Lo que deja claro 100 Yards es que estamos ante la obra de un auténtico maestro. Xu Haofeng demuestra que se puede ser un erudito absoluto de las artes marciales, casi un académico del tema, y al mismo tiempo tener el pulso, la visión y el talento para firmar secuencias de acción espectaculares. Su devoción de toda la vida por este mundo, por su estudio y por su práctica, se nota en cada plano. Y eso no hace sino reforzar la idea de que estamos ante uno de los grandes nombres del cine de artes marciales actual.

Pero aquí no brilla solo Xu. 100 Yards es también el trabajo de varios maestros reunidos. La codirección con su hermano Junfeng suma solidez al conjunto, la coreografía de acción a cargo de Duncan Leung —alumno del legendario Ip Man— eleva el nivel de cada enfrentamiento, y el trabajo de cámara de Dao Shan es una auténtica barbaridad. Hay un movimiento en la cámara que enamora: fluye con una naturalidad tremenda, casi como esas cámaras errantes y elegantes que asociamos al mejor Scorsese. Y visualmente, la película está rodada con una sensibilidad artística que por momentos recuerda al nivel de detalle y belleza de las obras de Zhang Yimou.

Y luego está lo importante: las peleas. Porque sí, aquí hemos venido a ver mamporros con arte, y 100 Yards cumple de sobra. Las artes marciales que muestra esta película están, sin exagerar, entre las mejores que podemos ver hoy en día. Son rápidas, precisas y, milagro de los tiempos modernos, se entienden perfectamente. La acción está filmada con claridad, respetando algo tan básico y tan olvidado como la regla de los 180 grados, y la cámara no se pone histérica ni se dedica a cortar cada medio segundo como si le diera alergia enseñar el movimiento completo. Aquí se ve todo: cada gesto, cada desplazamiento, cada golpe y cada floreo. Y eso, en el cine de artes marciales, vale oro.

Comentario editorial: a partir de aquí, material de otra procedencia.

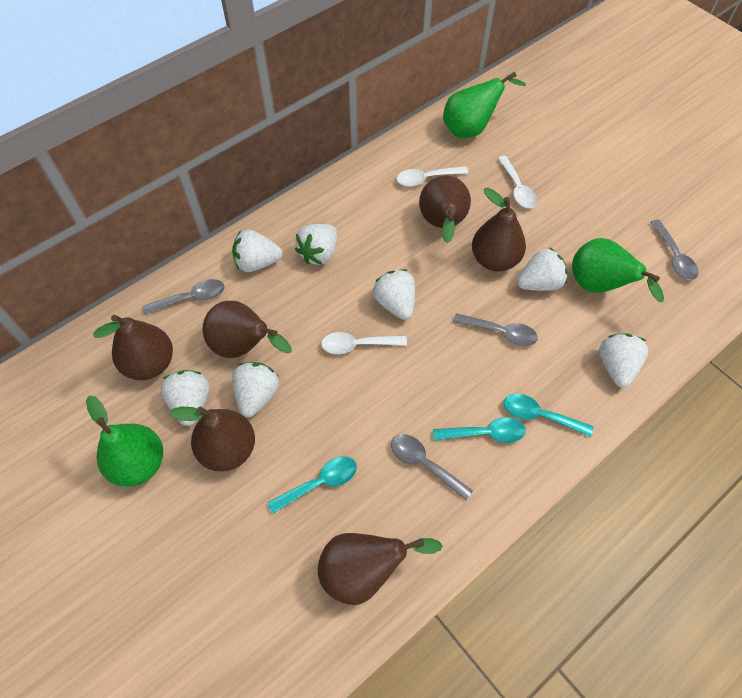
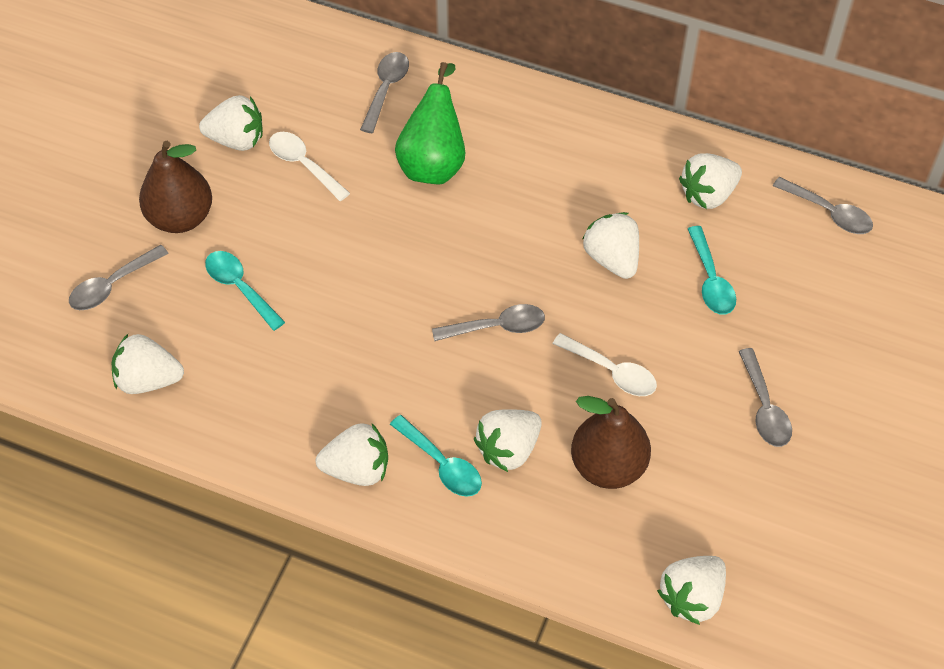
brown pear: 6 -> 2
green pear: 3 -> 1
grey spoon: 4 -> 5
white spoon: 3 -> 2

Incluso el gran combate final es una exhibición de estilos, disciplinas y filosofía marcial. Retomando esa idea de que lo clásico nunca pasa de moda, el clímax responde precisamente a esa estructura de manual que, cuando está bien hecha, sigue funcionando como un reloj: ahora que has dominado la cuarta técnica de espada corta, toca demostrar que puede imponerse a cualquier otro estilo. Y seamos serios: si alguien llega a 100 Yards buscando grandes escenas de acción marcial y sale decepcionado, igual el problema no es la película, es que vio la pantalla con los ojos cosidos. Porque encontrarle pegas a la acción de esta cinta roza lo imposible. Está así de bien.

En el reparto, Jacky Heung como Shen An y Andy On como Qi Quan están estupendos y cumplen con creces en sus respectivos papeles. Pero si hay que destacar una interpretación por encima del resto, esa es la de Shiyi Tang como Gui Yung. Y aquí hay materia prima muy seria. Graduada por la Beijing Dance Academy y bailarina profesional de danza clásica china, Tang arrasa en una de las secuencias de acción más potentes del arranque. Tiene esa presencia física elegante, medida y afilada que inevitablemente recuerda a figuras como Michelle Yeoh o Zhang Ziyi, actrices con formación en danza que supieron trasladar esa disciplina al cine de acción con una naturalidad brutal. Desde luego, Shiyi Tang es un nombre al que conviene seguir la pista muy de cerca si continúa explorando este terreno, porque aquí está sencillamente fantástica.

En el fondo, lo que hace especial a 100 Yards es el respeto absoluto con el que Xu Haofeng se acerca siempre a este universo. Su crianza dentro del mundo de las artes marciales, su veneración por esta forma de vida y por todo lo que representa, se traducen en una película hecha con mimo, conocimiento y una convicción total. Puede que en su núcleo sea una historia clásica de rivalidad, honor, política y amor, pero alrededor de ese corazón Xu, su hermano y todo el equipo han construido una auténtica maravilla del cine marcial. Una película elegante, intensa, compleja y visualmente deslumbrante. Xu Haofeng no solo es uno de los mejores cineastas que trabajan hoy en este género; es, directamente, uno de esos nombres que dejan huella.